Web Scraping Using Beautiful Soup¶

A first practice at web scraping using this page:

https://content.codecademy.com/courses/beautifulsoup/cacao/index.html

Import Libraries¶

In [1]:
import pandas as pd
import matplotlib.pyplot as plt
import requests
from bs4 import BeautifulSoup

Make Request and Get Soup Object¶

In [2]:
chocolate = requests.get("https://content.codecademy.com/courses/beautifulsoup/cacao/index.html")
soup = BeautifulSoup(chocolate.content, "html.parser")
In [3]:
# print(soup)

Extracting the Company and Chocolate Bar Rating¶

In [4]:
company_tags = soup.find_all(attrs={"class": "Company"})
companies = []
for company in company_tags[1:]:
    companies.append(company.get_text())

print(companies[:10])
['A. Morin', 'A. Morin', 'A. Morin', 'A. Morin', 'A. Morin', 'A. Morin', 'A. Morin', 'A. Morin', 'A. Morin', 'A. Morin']
In [5]:
rating_tags = soup.find_all(attrs={"class": "Rating"})
ratings = []
for rating in rating_tags[1:]:
    rate_text = rating.get_text()
    rate_score = float(rate_text)
    ratings.append(rate_score)

print(ratings[:10])
[3.75, 2.75, 3.0, 3.5, 3.5, 2.75, 3.5, 3.5, 3.75, 4.0]
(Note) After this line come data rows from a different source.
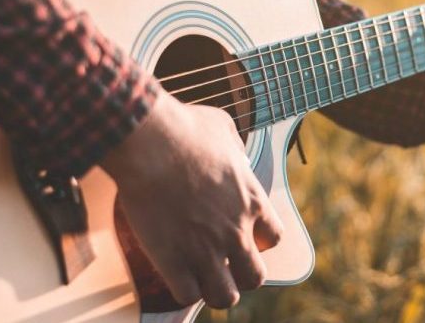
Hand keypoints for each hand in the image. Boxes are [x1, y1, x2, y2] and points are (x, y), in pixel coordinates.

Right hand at [101, 92, 282, 308]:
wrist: (150, 143)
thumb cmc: (184, 128)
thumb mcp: (222, 128)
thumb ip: (234, 147)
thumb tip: (232, 151)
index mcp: (251, 201)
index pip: (274, 238)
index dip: (259, 241)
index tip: (243, 234)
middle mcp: (236, 231)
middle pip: (255, 277)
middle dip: (241, 274)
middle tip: (222, 263)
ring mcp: (206, 250)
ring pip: (225, 297)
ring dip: (215, 290)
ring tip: (200, 278)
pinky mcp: (173, 260)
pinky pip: (187, 296)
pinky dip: (182, 289)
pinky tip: (173, 274)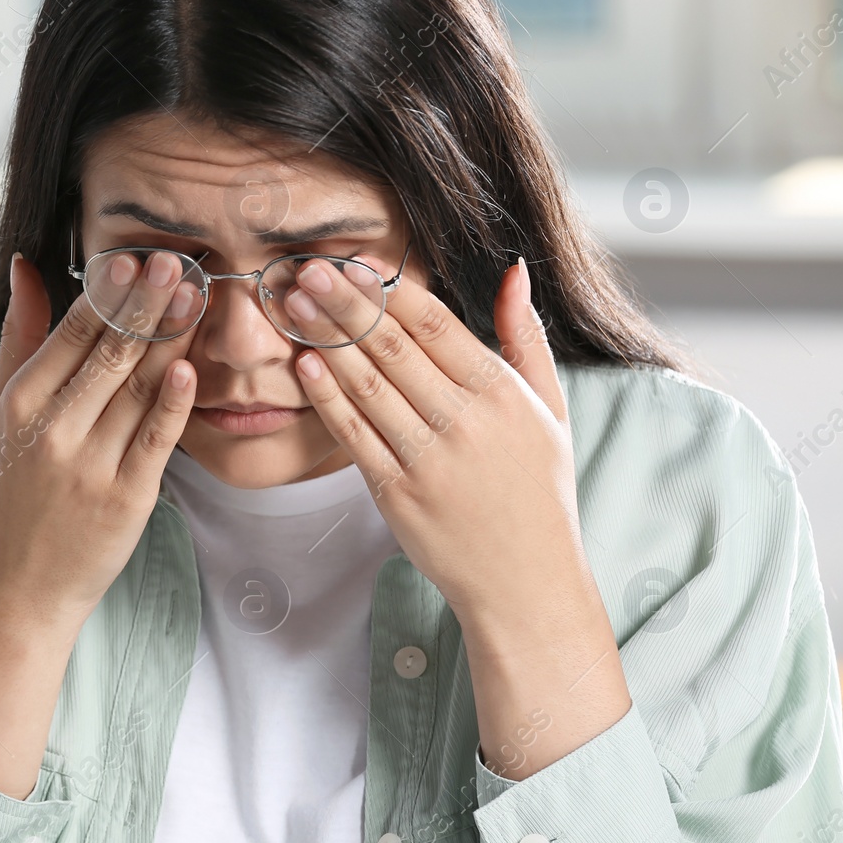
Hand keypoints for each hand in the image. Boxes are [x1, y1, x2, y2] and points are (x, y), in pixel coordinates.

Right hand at [0, 250, 199, 622]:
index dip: (109, 292)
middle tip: (176, 260)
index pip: (71, 333)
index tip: (138, 256)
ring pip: (139, 387)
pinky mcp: (126, 497)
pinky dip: (175, 401)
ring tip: (197, 295)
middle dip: (146, 303)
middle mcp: (54, 430)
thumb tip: (27, 265)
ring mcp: (91, 464)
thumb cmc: (14, 492)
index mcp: (22, 402)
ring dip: (171, 338)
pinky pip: (156, 439)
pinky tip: (192, 365)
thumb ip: (21, 336)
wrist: (19, 583)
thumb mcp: (1, 410)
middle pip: (110, 352)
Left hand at [288, 253, 628, 777]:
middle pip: (392, 347)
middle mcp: (464, 422)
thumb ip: (526, 337)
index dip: (389, 291)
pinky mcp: (396, 494)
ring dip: (325, 340)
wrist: (526, 580)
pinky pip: (353, 435)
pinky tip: (304, 364)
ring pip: (367, 386)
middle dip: (344, 303)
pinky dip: (327, 397)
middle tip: (305, 269)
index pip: (436, 326)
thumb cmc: (538, 488)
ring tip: (292, 304)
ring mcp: (427, 460)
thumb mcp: (549, 408)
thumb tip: (515, 270)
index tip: (354, 262)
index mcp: (501, 394)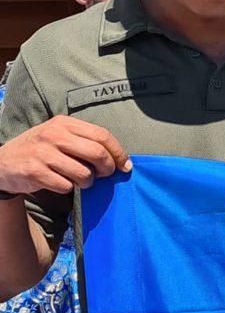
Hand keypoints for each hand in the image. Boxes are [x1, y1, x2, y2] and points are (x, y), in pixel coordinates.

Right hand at [0, 115, 129, 194]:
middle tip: (104, 175)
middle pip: (97, 153)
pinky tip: (62, 183)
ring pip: (84, 173)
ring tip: (81, 181)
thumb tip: (120, 160)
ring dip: (88, 182)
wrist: (3, 162)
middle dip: (107, 169)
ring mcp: (43, 153)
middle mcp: (54, 135)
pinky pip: (66, 186)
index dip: (118, 153)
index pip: (102, 135)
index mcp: (64, 123)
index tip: (125, 166)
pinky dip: (69, 189)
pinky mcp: (35, 171)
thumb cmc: (40, 150)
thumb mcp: (59, 136)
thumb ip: (85, 142)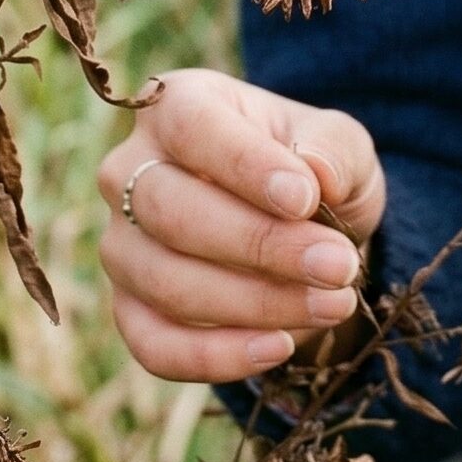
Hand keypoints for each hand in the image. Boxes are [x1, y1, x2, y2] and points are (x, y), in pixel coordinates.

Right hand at [95, 67, 385, 382]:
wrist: (299, 227)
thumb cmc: (311, 170)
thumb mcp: (340, 144)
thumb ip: (334, 150)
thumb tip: (315, 173)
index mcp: (178, 105)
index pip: (193, 127)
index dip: (246, 165)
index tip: (306, 199)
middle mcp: (129, 169)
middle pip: (172, 211)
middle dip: (261, 246)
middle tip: (338, 266)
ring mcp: (121, 243)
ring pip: (166, 282)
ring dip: (254, 304)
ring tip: (332, 303)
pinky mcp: (127, 309)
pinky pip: (155, 345)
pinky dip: (217, 356)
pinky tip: (280, 348)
Create DataFrame With Company and Rating¶

In [6]:
df = pd.DataFrame({'Company': companies, 'Rating': ratings})

Average The Ratings, and Produce A Top 10 List¶

In [7]:
df = df.groupby("Company")["Rating"].mean().reset_index()
top_10 = df.nlargest(10, 'Rating')
top_10
Out[7]:
Company Rating
380 Tobago Estate (Pralus) 4.000000
183 Heirloom Cacao Preservation (Zokoko) 3.875000
287 Ocelot 3.875000
14 Amedei 3.846154
249 Matale 3.812500
304 Patric 3.791667
191 Idilio (Felchlin) 3.775000
2 Acalli 3.750000
82 Chocola'te 3.750000
96 Christopher Morel (Felchlin) 3.750000

Graph The Data¶

(but first reduce the company name down to a limit of 20 characters)

In [8]:
truncate_name = lambda x: x[:20] if len(x) > 20 else x
top_10['Company'] = top_10['Company'].apply(truncate_name)
In [9]:
plt.figure(figsize=(10, 6))
plt.bar(top_10['Company'], top_10['Rating'])
plt.xticks(rotation=45)
plt.ylabel('Mean Rating')
plt.title('Companies Producing the Most Highly Rated Chocolate')
plt.show()

Repeated Practice (with Bean Origin and Rating)¶

In [10]:
bean_tags = soup.find_all(attrs={"class": "BroadBeanOrigin"})
BeanOrigin = []
for bean in bean_tags[1:]:
    BeanOrigin.append(bean.get_text())

print(BeanOrigin[:10])
['Sao Tome', 'Togo', 'Togo', 'Togo', 'Peru', 'Venezuela', 'Cuba', 'Venezuela', 'Venezuela', 'Peru']
In [11]:
df1 = pd.DataFrame({'Bean Origin': BeanOrigin, 'Rating': ratings})
In [12]:
df1.head()
Out[12]:
Bean Origin Rating
0 Sao Tome 3.75
1 Togo 2.75
2 Togo 3.00
3 Togo 3.50
4 Peru 3.50
In [13]:
df1 = df1.groupby("Bean Origin")["Rating"].mean().reset_index()
In [14]:
top_10 = df1.nlargest(10, 'Rating')
In [15]:
plt.figure(figsize=(10, 6))
plt.bar(top_10['Bean Origin'], top_10['Rating'])
plt.xticks(rotation=45)
plt.ylabel('Mean Rating')
plt.title('Regions Producing the Most Highly Rated Chocolate')
plt.show()
In [ ]: